Elsewhere in the region, efforts in China are also underway to tackle fast-rising labour costs and slowed economic growth through automating processes in the country’s factories.


A government-backed campaign aimed at increasing the productivity and sophistication of China’s manufacturing industries will see more connectivity and intelligence added to manufacturing equipment and processes. According to the International Federation of Robotics, China will account for more than a third of all industrial robots installed worldwide by 2018.


Since 2013, China has already been the world’s largest importer of industrial robots. Guangdong-based sink manufacturer Ying Ao told the Financial Times that it has spent more than US$3 million on robots. Previously, it had to offer high wages as workers would not work in its unpleasant factory environment, but now its nine robots can do the job of 140 full-time employees.


According to local Chinese government statistics, as many as 600 factories in Kunshan have similar plans, while in factory city Dongguan, a total of 505 factories have invested 4.2 billion yuan (US$640 million) in robots, aiming to replace more than 30,000 workers.


Transforming the way we work


Consulting group Accenture forecasts 30 to 40 per cent employee productivity gains in the next three to five years, even in already heavily automated functions.


As old jobs get “automated away”, new jobs and industries are constantly created in response to the new levels of output arising from automation, which also acts as a catalyst for the development of more valuable skills for human workers.


Manufacturer of Apple and Samsung products, Foxconn, which recently made headlines after it culled 60,000 jobs as a result of automating processes at its Kunshan manufacturing plant, told the BBC that using automation to do repetitive work would “enable employees to focus on higher value-added elements in the manufacturing process, such as research and development, process control and quality control”.


At KKH, the automation has enabled staff to dedicate more time to specialized duties such as drug accuracy checks and better communication with patients on the use of the medication prescribed. This has increased both patient and staff satisfaction.


However, achieving greater productivity is more than just about installing robots. Some tasks currently done by humans cannot be easily automated at low cost, such as fine manipulation and visual inspection. The challenge for businesses is to determine which jobs can be automated the most effectively, and where the skills of human workers can be most efficiently allocated.


Proponents of automation argue that it is not a quest to replace humans in the workforce. Rather, the partnership between humans and machines would drive up productivity and improve quality of work, allowing people to develop new skills and focus on creative and cognitive tasks -- what the human mind does best.

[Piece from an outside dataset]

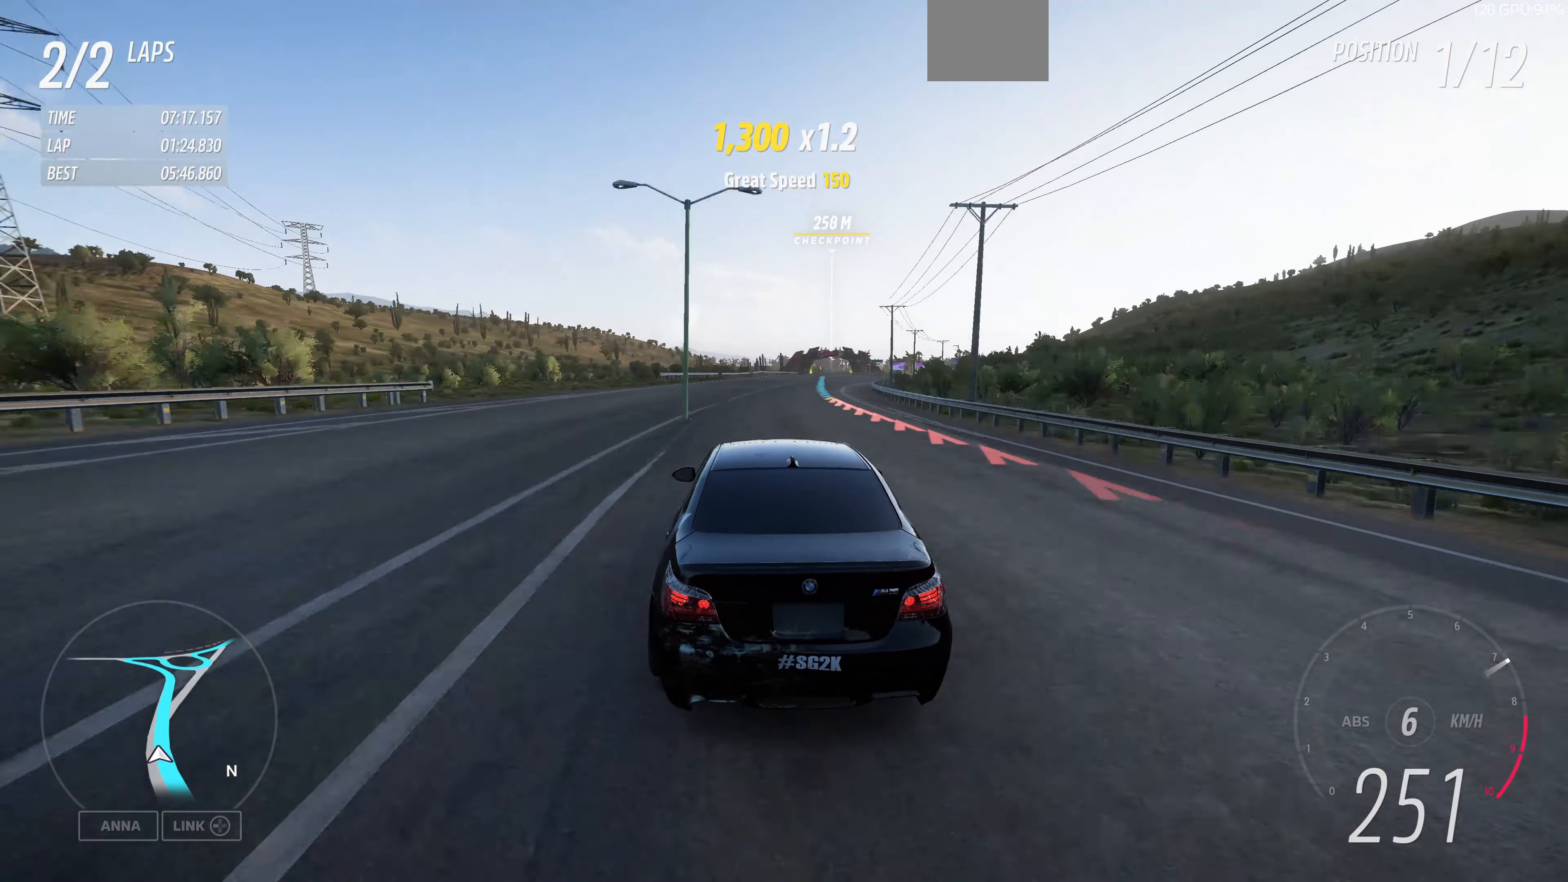
{"buttons": ["R2"], "left_stick": "up-right", "right_stick": "up", "events": []}
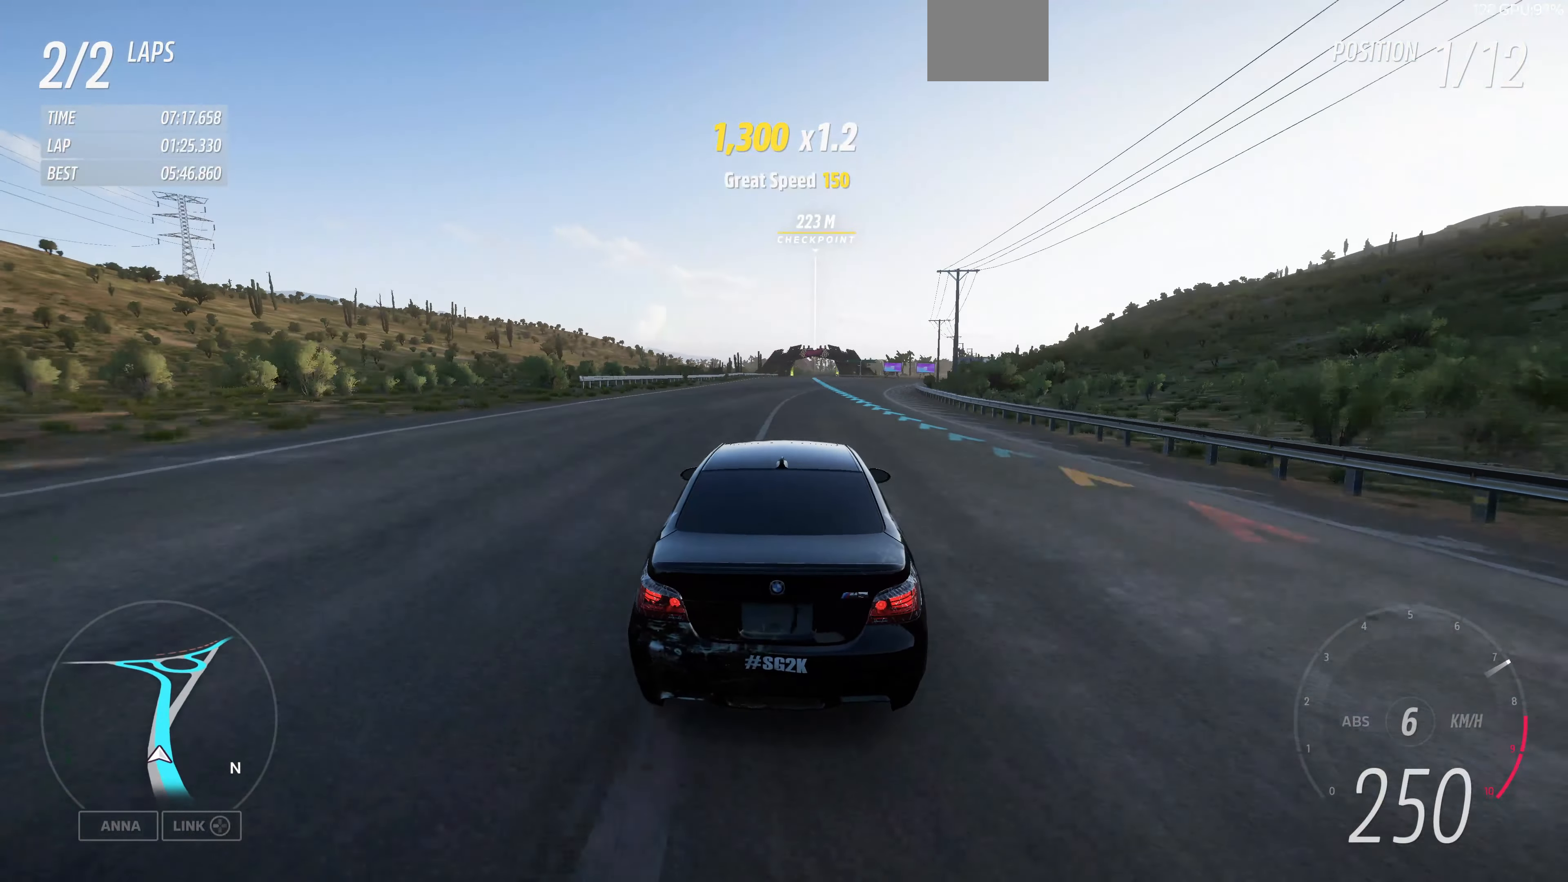
{"buttons": ["R2"], "left_stick": "up-right", "right_stick": "up", "events": []}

Ultimately, machines cannot replace the human mind’s capacity to discover, create, empathise and inspire.


The future: A win-win human-machine partnership


While the rewards of technology and automation are evident, realising their full value takes time and comes at a cost. Employers must follow through on their commitment to invest to upgrade workers’ skills and create an enabling workplace for their employees to achieve more with technology, while employees must be willing to accept technology and learn to use it to their advantage, rather than compete with it. Those who do not will be left behind.